+++ DATA RECORDS
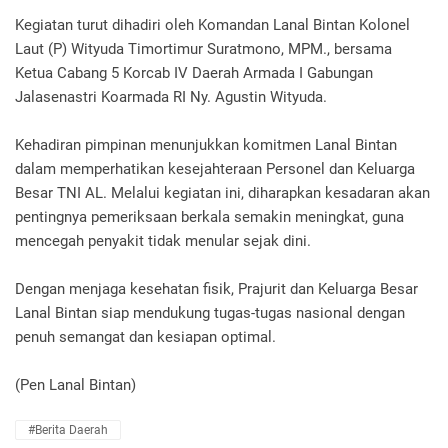
Kegiatan turut dihadiri oleh Komandan Lanal Bintan Kolonel
Laut (P) Wityuda Timortimur Suratmono, MPM., bersama
Ketua Cabang 5 Korcab IV Daerah Armada I Gabungan
Jalasenastri Koarmada RI Ny. Agustin Wityuda.
Kehadiran pimpinan menunjukkan komitmen Lanal Bintan
dalam memperhatikan kesejahteraan Personel dan Keluarga
Besar TNI AL. Melalui kegiatan ini, diharapkan kesadaran akan
pentingnya pemeriksaan berkala semakin meningkat, guna
mencegah penyakit tidak menular sejak dini.
Dengan menjaga kesehatan fisik, Prajurit dan Keluarga Besar
Lanal Bintan siap mendukung tugas-tugas nasional dengan
penuh semangat dan kesiapan optimal.
(Pen Lanal Bintan)
#Berita Daerah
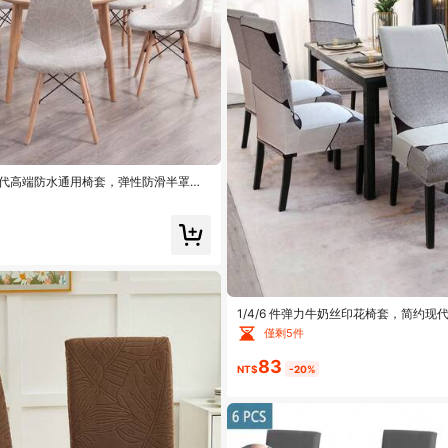
装现代高端防水通用椅套，弹性防滑半罩设
洗，防猫抓，适用于酒店、婚礼和派对椅
1/4/6 件弹力牛奶丝印花椅套，简约
餐椅保护套
僅剩5件
83
NT$
-20%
++++++
- TO-DO ITEM:
Convert all the material above into a JSON list of strings, one string per line of text, with blank lines omitted. Leave the pictures out.

- WRITTEN ANSWER:
[
  "Kegiatan turut dihadiri oleh Komandan Lanal Bintan Kolonel",
  "Laut (P) Wityuda Timortimur Suratmono, MPM., bersama",
  "Ketua Cabang 5 Korcab IV Daerah Armada I Gabungan",
  "Jalasenastri Koarmada RI Ny. Agustin Wityuda.",
  "Kehadiran pimpinan menunjukkan komitmen Lanal Bintan",
  "dalam memperhatikan kesejahteraan Personel dan Keluarga",
  "Besar TNI AL. Melalui kegiatan ini, diharapkan kesadaran akan",
  "pentingnya pemeriksaan berkala semakin meningkat, guna",
  "mencegah penyakit tidak menular sejak dini.",
  "Dengan menjaga kesehatan fisik, Prajurit dan Keluarga Besar",
  "Lanal Bintan siap mendukung tugas-tugas nasional dengan",
  "penuh semangat dan kesiapan optimal.",
  "(Pen Lanal Bintan)",
  "#Berita Daerah",
  "装现代高端防水通用椅套，弹性防滑半罩设",
  "洗，防猫抓，适用于酒店、婚礼和派对椅",
  "1/4/6 件弹力牛奶丝印花椅套，简约",
  "餐椅保护套",
  "僅剩5件",
  "83",
  "NT$",
  "-20%"
]